An electricity system includes all of the components used to generate, transmit, distribute, and sell energy. This includes electricity generation and storage facilities, transmission and distribution grids, and all infrastructure associated with them.
In other words, the electricity system is a network that includes generation, distribution, and transmission, and initially, it takes a type of energy (such as coal or diesel) and converts it to electrical energy. The power system includes all of the devices that are linked to it, such as the synchronous generator, motor, transformer, circuit breaker, conductor, and so on.
What is the Structure of Electricity System?
The power system is a complex business that can be divided into the subsystems listed below:
1. Generating Substation
The fuel (coal, water, nuclear energy, etc.) is transformed into electrical energy in a power plant. Electrical power is produced in the 11kV to 25kV range, which is then stepped up for long-distance transmission. The generating substation’s power plant is divided into three types, the thermal power plant, hydropower plant, and nuclear power plant.
2. Transmission Substation
The transmission substation is responsible for the overhead wires that transport electrical energy from generation to distribution substations. It only provides the vast majority of electricity to bulk power substations or very large consumers. Transmission cables primarily serve two purposes.
- It transports energy from power plants to bulk receiving sites.
- It connects two or more power generation facilities and the transmission lines link neighboring substations as well.
3. Sub-Transmission Substation
The sub-transmission system is the section of the transmission system that links the high-voltage substations to the distribution substations via the step-down transformer. The sub-transmission system operates similarly to a distribution system. It is distinct from a delivery system in the following ways.
- The voltage level in a sub-transmission system is greater than in a distribution system.
- It only serves a few substations as opposed to a distribution system that serves some loads.

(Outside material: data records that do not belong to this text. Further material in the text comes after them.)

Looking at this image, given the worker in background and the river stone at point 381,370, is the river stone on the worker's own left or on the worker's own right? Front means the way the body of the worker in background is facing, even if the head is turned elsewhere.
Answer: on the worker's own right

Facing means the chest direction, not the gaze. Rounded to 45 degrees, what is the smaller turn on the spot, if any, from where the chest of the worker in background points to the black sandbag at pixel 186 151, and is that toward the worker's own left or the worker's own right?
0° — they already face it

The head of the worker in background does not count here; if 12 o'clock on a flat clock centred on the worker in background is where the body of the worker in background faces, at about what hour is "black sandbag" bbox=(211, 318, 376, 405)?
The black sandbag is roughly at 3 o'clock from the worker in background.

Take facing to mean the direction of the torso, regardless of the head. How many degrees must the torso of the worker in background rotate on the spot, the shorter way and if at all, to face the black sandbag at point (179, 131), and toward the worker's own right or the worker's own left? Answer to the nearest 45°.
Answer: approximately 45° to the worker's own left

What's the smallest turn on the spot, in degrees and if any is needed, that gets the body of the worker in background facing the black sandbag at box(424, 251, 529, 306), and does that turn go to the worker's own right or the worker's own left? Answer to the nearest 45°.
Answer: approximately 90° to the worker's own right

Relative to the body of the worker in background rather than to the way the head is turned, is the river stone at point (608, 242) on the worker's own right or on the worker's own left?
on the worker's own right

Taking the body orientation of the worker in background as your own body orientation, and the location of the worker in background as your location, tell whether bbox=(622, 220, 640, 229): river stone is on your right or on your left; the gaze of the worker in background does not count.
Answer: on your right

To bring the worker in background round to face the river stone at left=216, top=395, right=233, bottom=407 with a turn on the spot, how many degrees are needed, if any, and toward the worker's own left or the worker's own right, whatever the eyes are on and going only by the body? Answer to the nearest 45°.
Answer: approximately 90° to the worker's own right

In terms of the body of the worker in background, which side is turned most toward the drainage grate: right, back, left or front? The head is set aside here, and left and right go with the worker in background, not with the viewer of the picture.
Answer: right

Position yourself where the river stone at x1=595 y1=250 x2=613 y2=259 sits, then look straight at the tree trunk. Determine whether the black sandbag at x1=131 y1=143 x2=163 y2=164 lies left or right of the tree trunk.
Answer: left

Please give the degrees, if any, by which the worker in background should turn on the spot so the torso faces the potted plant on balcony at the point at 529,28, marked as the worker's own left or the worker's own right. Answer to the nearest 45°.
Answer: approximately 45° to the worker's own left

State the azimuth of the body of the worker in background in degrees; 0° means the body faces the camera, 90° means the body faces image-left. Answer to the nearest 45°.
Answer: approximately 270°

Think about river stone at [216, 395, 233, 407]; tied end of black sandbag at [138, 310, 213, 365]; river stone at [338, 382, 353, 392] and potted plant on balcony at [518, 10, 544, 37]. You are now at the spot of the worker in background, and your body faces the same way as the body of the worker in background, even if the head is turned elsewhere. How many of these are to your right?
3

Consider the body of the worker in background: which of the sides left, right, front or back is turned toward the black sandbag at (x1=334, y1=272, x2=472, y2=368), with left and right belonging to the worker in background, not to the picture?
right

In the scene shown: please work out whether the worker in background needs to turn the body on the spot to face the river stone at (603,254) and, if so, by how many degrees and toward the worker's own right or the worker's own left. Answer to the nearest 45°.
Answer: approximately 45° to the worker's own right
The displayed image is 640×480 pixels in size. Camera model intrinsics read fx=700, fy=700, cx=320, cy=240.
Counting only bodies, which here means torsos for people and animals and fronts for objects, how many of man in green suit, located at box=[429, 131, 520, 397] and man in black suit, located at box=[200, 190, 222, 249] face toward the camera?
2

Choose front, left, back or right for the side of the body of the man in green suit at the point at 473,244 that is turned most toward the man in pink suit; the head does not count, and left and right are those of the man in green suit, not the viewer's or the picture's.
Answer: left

4. Distribution Substation
A distribution system is a component of an electrical power system that connects all of the consumers in a region to the bulk power sources. Transmission lines link the bulk power stations to the generating substations. They provide power to some substations, which are typically located near load centers. Domestic, commercial, and comparatively small consumers are served by substations. Large blocks of electricity are required by consumers, which are typically supplied at the sub-transmission or transmission system level.